Could you restate word for word every line from the one containing "right ear: (731, 512)" to the end of the records, and nothing else?
(Beginning of Task input)
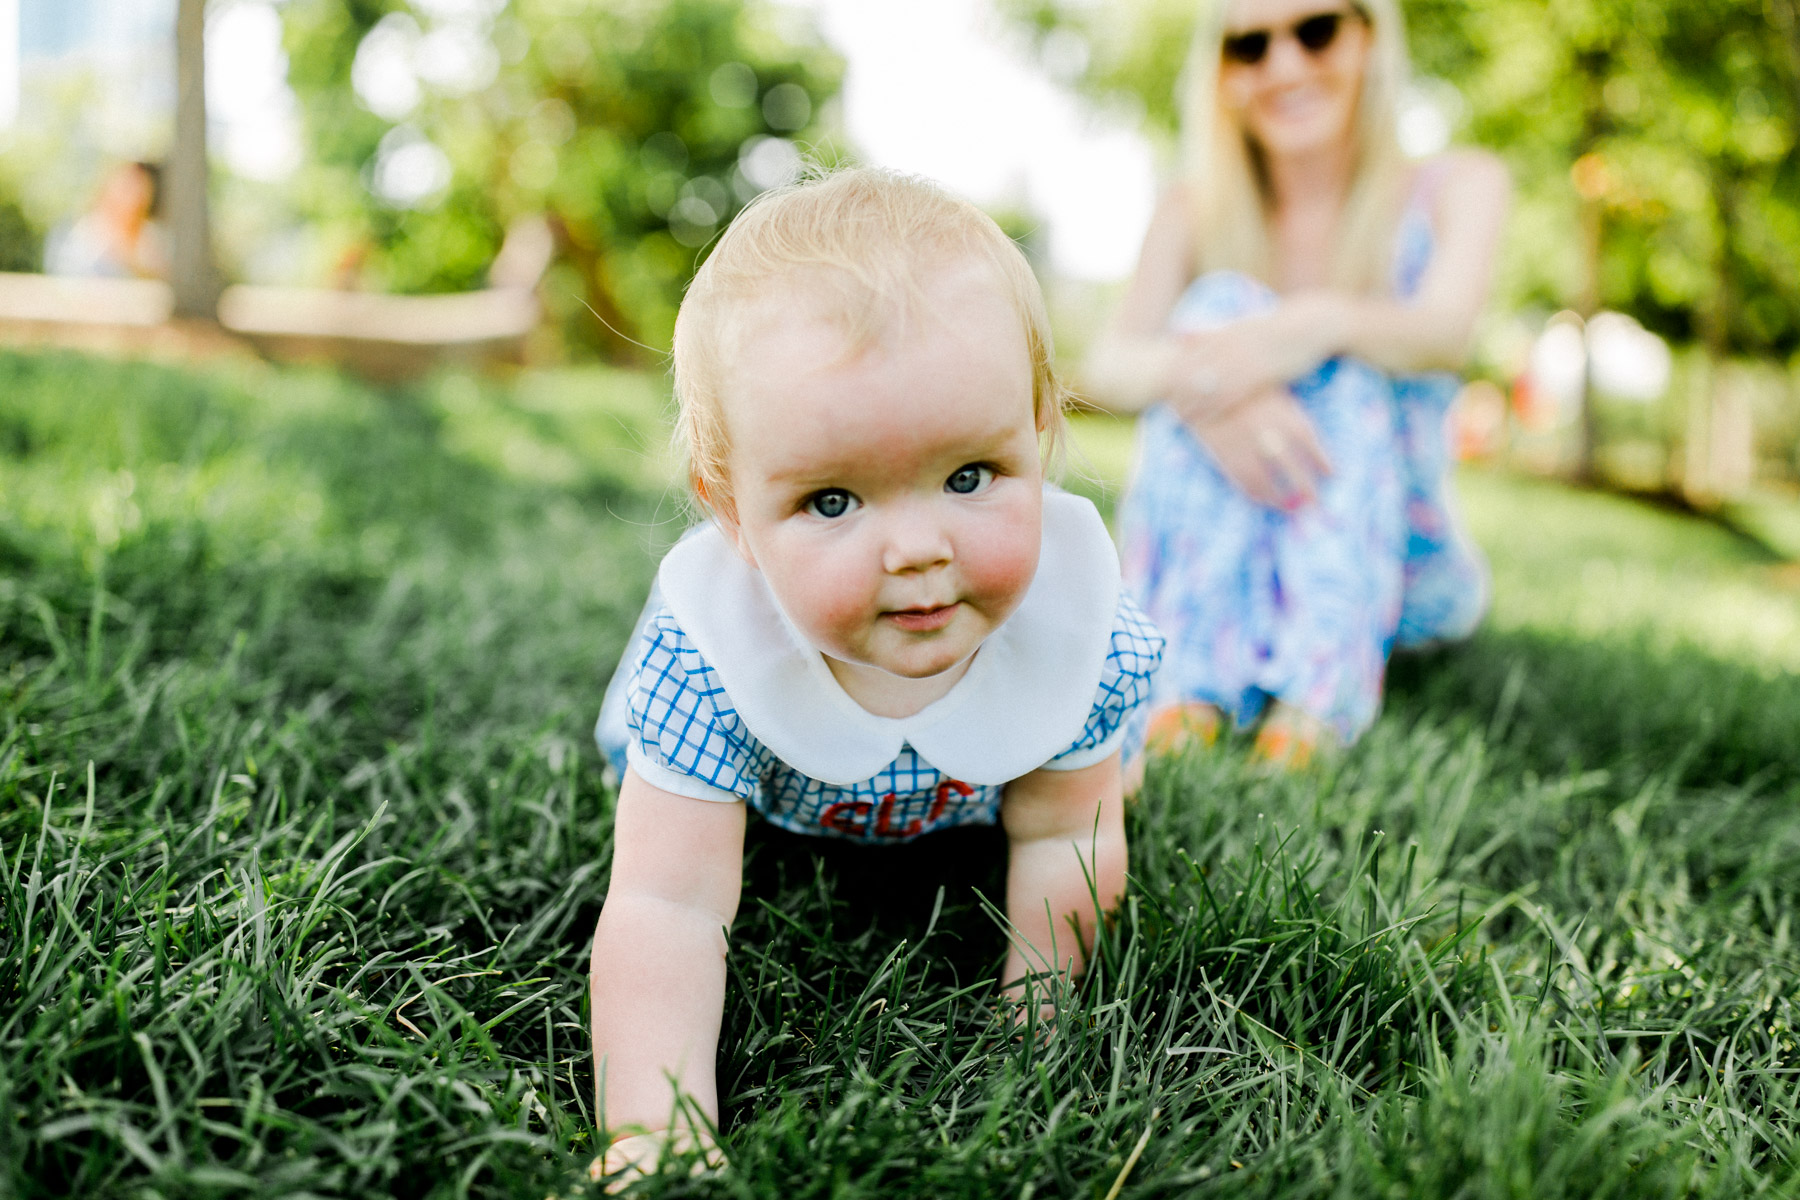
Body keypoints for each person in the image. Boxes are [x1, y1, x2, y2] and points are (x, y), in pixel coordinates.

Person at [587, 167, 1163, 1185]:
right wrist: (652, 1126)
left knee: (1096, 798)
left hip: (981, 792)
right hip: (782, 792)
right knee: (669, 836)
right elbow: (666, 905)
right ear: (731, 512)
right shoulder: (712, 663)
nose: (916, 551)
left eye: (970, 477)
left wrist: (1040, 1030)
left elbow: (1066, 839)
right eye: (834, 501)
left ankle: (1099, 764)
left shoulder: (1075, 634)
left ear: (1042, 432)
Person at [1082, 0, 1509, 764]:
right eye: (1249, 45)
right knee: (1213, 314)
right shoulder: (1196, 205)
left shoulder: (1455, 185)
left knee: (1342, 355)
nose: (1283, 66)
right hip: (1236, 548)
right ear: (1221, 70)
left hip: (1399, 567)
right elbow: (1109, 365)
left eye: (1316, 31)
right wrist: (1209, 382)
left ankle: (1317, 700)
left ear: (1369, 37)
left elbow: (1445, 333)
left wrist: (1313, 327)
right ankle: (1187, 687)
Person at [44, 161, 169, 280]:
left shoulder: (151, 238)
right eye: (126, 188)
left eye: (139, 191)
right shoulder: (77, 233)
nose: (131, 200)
(End of Task input)
Answer box>
right ear: (731, 512)
right shoulder: (712, 663)
nose: (916, 551)
left eye: (970, 477)
left wrist: (1040, 1030)
left elbow: (1066, 839)
right eye: (834, 501)
left ankle: (1099, 764)
left shoulder: (1075, 634)
left ear: (1042, 432)
Person at [1082, 0, 1509, 764]:
right eye: (1249, 45)
right knee: (1213, 314)
right shoulder: (1196, 205)
left shoulder: (1455, 185)
left knee: (1342, 355)
nose: (1283, 66)
right hip: (1236, 548)
right ear: (1221, 70)
left hip: (1399, 567)
right elbow: (1109, 365)
left eye: (1316, 31)
right wrist: (1209, 382)
left ankle: (1317, 700)
left ear: (1369, 37)
left elbow: (1445, 333)
left wrist: (1313, 327)
right ankle: (1187, 687)
Person at [44, 161, 169, 280]:
left shoulder: (151, 238)
right eye: (126, 188)
left eye: (139, 191)
right shoulder: (77, 233)
nose: (131, 200)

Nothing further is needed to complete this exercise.